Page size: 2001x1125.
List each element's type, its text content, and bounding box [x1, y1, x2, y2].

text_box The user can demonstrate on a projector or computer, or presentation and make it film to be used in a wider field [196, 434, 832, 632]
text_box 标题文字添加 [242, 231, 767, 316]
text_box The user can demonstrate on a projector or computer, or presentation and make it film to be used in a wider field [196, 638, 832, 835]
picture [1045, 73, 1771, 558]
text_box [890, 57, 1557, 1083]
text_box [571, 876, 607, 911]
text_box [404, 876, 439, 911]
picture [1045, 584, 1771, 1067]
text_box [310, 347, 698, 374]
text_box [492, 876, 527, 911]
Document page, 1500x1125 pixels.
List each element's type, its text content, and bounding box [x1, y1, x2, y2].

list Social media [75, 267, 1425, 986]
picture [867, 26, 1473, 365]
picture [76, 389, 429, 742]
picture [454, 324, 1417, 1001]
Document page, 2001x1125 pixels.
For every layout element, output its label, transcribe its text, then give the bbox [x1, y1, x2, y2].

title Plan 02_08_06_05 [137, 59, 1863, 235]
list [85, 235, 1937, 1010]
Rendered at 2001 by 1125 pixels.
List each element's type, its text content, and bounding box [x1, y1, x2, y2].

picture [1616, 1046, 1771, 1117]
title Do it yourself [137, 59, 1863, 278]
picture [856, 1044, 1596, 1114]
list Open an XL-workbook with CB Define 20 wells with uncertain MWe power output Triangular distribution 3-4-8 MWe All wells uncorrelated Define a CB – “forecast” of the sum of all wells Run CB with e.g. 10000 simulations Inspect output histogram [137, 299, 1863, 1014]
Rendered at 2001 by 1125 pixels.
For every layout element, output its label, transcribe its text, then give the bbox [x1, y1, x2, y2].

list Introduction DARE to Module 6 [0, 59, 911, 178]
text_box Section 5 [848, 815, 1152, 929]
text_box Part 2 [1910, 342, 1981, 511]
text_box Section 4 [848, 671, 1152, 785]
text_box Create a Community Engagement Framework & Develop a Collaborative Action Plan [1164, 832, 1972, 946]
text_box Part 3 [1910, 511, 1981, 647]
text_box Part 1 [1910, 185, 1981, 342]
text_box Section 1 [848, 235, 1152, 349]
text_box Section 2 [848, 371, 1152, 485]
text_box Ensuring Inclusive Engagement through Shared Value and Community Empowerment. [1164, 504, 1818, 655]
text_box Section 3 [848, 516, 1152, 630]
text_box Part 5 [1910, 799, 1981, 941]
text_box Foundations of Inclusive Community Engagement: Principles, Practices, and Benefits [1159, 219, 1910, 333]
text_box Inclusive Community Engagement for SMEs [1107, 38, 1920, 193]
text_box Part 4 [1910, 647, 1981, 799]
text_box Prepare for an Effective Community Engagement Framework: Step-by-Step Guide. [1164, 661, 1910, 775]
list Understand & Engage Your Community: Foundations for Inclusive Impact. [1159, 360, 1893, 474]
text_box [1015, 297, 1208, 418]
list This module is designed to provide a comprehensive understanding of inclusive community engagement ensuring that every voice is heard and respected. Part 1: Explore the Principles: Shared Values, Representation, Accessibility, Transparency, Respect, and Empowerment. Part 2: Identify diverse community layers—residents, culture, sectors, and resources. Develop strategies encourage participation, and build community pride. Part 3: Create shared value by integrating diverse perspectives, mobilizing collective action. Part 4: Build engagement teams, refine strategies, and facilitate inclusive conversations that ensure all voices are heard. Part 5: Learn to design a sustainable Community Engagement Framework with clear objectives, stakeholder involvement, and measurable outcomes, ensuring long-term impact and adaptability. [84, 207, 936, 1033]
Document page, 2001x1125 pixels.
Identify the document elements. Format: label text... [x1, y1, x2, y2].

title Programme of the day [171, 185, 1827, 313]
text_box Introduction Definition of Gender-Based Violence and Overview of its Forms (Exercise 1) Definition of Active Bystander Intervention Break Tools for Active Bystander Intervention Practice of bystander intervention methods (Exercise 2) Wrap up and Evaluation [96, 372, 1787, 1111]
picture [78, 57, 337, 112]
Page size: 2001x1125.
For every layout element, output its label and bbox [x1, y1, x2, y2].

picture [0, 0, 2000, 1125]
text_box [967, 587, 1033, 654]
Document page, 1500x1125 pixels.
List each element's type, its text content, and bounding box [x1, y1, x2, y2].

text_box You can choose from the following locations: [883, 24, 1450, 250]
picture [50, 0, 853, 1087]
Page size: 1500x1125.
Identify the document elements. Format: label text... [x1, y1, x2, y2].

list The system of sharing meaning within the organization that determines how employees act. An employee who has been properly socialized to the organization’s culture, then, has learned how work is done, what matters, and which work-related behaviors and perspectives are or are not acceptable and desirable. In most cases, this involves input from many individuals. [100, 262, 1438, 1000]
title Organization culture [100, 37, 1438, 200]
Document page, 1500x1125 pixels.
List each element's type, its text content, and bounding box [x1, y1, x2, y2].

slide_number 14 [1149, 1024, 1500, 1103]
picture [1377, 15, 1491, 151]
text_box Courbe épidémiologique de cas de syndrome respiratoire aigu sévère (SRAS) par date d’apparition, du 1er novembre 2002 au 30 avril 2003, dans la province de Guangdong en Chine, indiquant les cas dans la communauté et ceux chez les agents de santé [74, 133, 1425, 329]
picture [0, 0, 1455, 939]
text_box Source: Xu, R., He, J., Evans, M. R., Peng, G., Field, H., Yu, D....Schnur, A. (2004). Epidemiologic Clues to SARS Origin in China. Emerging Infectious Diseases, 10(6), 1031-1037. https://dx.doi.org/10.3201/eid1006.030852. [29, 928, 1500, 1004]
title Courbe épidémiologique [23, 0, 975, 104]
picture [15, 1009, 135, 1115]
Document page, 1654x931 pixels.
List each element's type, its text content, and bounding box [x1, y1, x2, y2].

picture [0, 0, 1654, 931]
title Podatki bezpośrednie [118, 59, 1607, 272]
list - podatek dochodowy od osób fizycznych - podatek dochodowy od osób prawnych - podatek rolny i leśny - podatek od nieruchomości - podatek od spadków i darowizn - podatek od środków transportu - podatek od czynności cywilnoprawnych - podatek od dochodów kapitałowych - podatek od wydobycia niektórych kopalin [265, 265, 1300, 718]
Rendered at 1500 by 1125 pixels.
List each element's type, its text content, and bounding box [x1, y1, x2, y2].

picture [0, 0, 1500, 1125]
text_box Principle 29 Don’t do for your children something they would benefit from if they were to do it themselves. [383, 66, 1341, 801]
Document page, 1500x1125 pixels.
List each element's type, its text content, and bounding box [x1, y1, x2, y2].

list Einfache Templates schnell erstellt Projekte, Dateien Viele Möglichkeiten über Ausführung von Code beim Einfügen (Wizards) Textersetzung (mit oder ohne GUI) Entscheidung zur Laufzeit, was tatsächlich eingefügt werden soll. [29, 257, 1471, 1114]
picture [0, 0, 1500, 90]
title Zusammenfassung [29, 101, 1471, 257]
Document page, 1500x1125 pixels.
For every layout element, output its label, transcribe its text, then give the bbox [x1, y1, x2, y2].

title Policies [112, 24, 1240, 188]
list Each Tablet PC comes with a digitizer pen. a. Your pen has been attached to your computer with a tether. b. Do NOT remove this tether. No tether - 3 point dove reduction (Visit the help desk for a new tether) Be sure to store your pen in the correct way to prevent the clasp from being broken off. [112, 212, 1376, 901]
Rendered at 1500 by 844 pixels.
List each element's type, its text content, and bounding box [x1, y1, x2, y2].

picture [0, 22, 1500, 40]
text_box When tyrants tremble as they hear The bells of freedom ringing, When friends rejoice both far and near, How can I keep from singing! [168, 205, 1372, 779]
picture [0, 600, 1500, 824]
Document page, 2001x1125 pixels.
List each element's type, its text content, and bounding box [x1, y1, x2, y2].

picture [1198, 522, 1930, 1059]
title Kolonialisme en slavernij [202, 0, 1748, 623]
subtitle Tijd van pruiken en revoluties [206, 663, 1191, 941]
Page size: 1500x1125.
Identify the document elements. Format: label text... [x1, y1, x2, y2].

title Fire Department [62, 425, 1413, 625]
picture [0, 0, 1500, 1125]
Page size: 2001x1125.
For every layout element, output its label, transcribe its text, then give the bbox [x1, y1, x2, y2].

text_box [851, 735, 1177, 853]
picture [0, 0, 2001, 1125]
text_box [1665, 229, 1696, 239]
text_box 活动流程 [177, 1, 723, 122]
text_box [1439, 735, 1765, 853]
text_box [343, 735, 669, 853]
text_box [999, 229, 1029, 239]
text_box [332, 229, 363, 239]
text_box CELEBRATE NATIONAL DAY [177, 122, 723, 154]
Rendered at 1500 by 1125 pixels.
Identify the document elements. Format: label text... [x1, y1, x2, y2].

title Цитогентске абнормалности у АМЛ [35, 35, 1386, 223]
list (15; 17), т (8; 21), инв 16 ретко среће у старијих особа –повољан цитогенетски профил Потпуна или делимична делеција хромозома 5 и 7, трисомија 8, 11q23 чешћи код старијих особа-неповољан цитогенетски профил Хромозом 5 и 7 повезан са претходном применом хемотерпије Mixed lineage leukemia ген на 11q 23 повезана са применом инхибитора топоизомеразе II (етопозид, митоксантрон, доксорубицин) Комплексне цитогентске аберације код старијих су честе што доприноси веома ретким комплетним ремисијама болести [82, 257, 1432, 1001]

##############################

§ Required work:
In the material above, find the line with "text_box [343, 735, 669, 853]"; then copy it and every line after it, exactly, through the end.

§ Task answer:
text_box [343, 735, 669, 853]
text_box [999, 229, 1029, 239]
text_box [332, 229, 363, 239]
text_box CELEBRATE NATIONAL DAY [177, 122, 723, 154]
Rendered at 1500 by 1125 pixels.
Identify the document elements. Format: label text... [x1, y1, x2, y2].

title Цитогентске абнормалности у АМЛ [35, 35, 1386, 223]
list (15; 17), т (8; 21), инв 16 ретко среће у старијих особа –повољан цитогенетски профил Потпуна или делимична делеција хромозома 5 и 7, трисомија 8, 11q23 чешћи код старијих особа-неповољан цитогенетски профил Хромозом 5 и 7 повезан са претходном применом хемотерпије Mixed lineage leukemia ген на 11q 23 повезана са применом инхибитора топоизомеразе II (етопозид, митоксантрон, доксорубицин) Комплексне цитогентске аберације код старијих су честе што доприноси веома ретким комплетним ремисијама болести [82, 257, 1432, 1001]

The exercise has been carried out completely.